Study: Many Uganda Voters Fear Violence in Next Elections

PostThu Aug 29, 2019 2:37 pm

VOA - Vietnam News


A new study in Uganda shows that many people involved in election preparations and Ugandan politics expect violence around the 2021 election. 


The study looked at early warning signs of violence ahead of the elections and strategies to mitigate unrest. 


A Ugandan civil action group, Democratic Engagement and Action, conducted the study from March to July this year in 13 districts of the country. Its report says the government must embark on electoral reforms to avoid violence in the coming general elections.


Lead researcher Job Kiija said 450 people were asked about their concerns regarding the 2021 election. He said about 89 percent of those interviewed said they feared the elections could become violent for various reasons.



FILE - A voter holds a rock as riot police fire tear gas at a crowd of angry voters outside a polling station where voting material for the presidential election never arrived, at a polling station in Ggaba, Uganda, Feb. 18, 2016.

Those reasons included a lack of electoral reform, an issue that has been noted in election observer mission reports since 2006. Other reasons included unresolved tribal issues, a recommendation that the election management system be reformed, and the involvement of security agencies in partisan politics.

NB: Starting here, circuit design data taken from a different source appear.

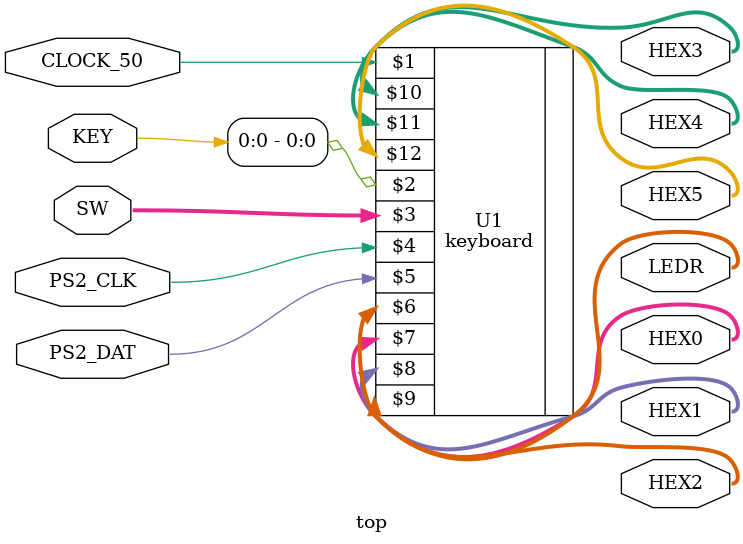
<source format=v>

`default_nettype none

module top (CLOCK_50, SW, KEY, HEX0, HEX1, HEX2, HEX3, HEX4, HEX5, LEDR, PS2_CLK, PS2_DAT);
    input wire CLOCK_50;        // DE-series 50 MHz clock signal
    input wire [9:0] SW;        // DE-series switches
    input wire [3:0] KEY;       // DE-series pushbuttons

    output wire [6:0] HEX0;     // DE-series HEX displays
    output wire [6:0] HEX1;
    output wire [6:0] HEX2;
    output wire [6:0] HEX3;
    output wire [6:0] HEX4;
    output wire [6:0] HEX5;

    output wire [9:0] LEDR;     // DE-series LEDs 

    inout  wire PS2_CLK;        // DE-series PS/2 Clock
    inout  wire PS2_DAT;        // DE-series PS/2 Data

    keyboard U1 (CLOCK_50, KEY[0],SW, PS2_CLK, PS2_DAT, LEDR, HEX0, HEX1, HEX2, HEX3, HEX4, HEX5);

endmodule


</source>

Respondents were drawn from the ruling National Resistance Movement and opposition parties, and also included electoral officials, security officers, civil activists and journalists.


Lack of trust cited


Jackie Asiimwe, who works for Democratic Engagement and Action, said the electorate no longer trusted the electoral commission, and she maintained that politicians fuel violence among the largely unemployed youth.

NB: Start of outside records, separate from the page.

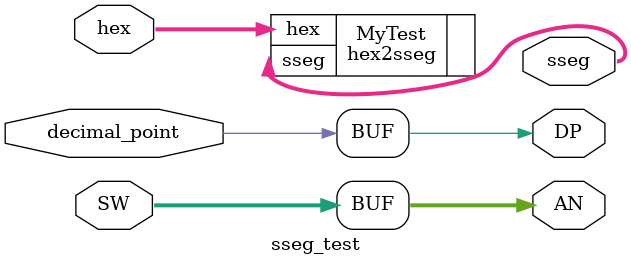
<source format=v>
`timescale 1ns / 1ps


module sseg_test(
    input [3:0] hex, //hex values
    input [7:0] SW,  //8 switches
    input decimal_point,  //decimal point
    output DP,
    output [7:0] AN, //Anodes / digit select
    output [6:0] sseg //segments
    );
            assign AN = SW;// Switches activate digit
            assign DP = decimal_point;// activates decimal
    
    hex2sseg MyTest (
        .hex(hex),
        .sseg(sseg)
    );
endmodule

       
</source>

"Election season is seen as a way that some of these young people can also cash in, especially in violence," she said. "Again and again they are used as part of the violence machinery, which is a very sad thing and very irresponsible, in my view."


Alice Alaso, the secretary general of the opposition Alliance for National Transformation party, described the report as very candid.


"It has highlighted seriously the signals, the signs that are a recipe for a violent election," she said. "And even now we can see that during the 2016 election the greatest perpetrators of violence were state institutions — the army and the police."


She said that, at the urging of President Moweri Museveni, authorities had created Local Defense Units to protect people and property.



FILE - Ugandan army soldiers deploy, after the election result was announced, in downtown Kampala, Uganda, Feb. 20, 2016.

Commitment to peace


Ruling party politician Lydia Wanyoto agreed that politicians on all sides had helped fuel violence, but she said the government was committed to ensuring there was peace during and after the elections.


"There is not going to be violence unless we choose to," she said. "But if we are going to have rowdy people in the streets, government has institutions, Uganda is still running; they will be checked."


The research suggested there should be accountability and punishment of those who violate electoral laws. It also suggested citizens be made familiar with electoral laws and policies.


The fears of violence are not without historical precedent. More than 20 people reportedly died in the days surrounding the 2016 elections, and scores of people were threatened or beaten, including several journalists. The leading opposition candidate, Kizza Besigye, was placed under house arrest several months before the election and wasn't freed before the vote. 


Museveni, who has been in office since January 1986, was for many years widely respected at home and abroad for bringing stability and economic growth. He has lost support over the past decade, however, especially among young adults, who make up more than half the electorate. Critics say he has become increasingly repressive as he works to keep power.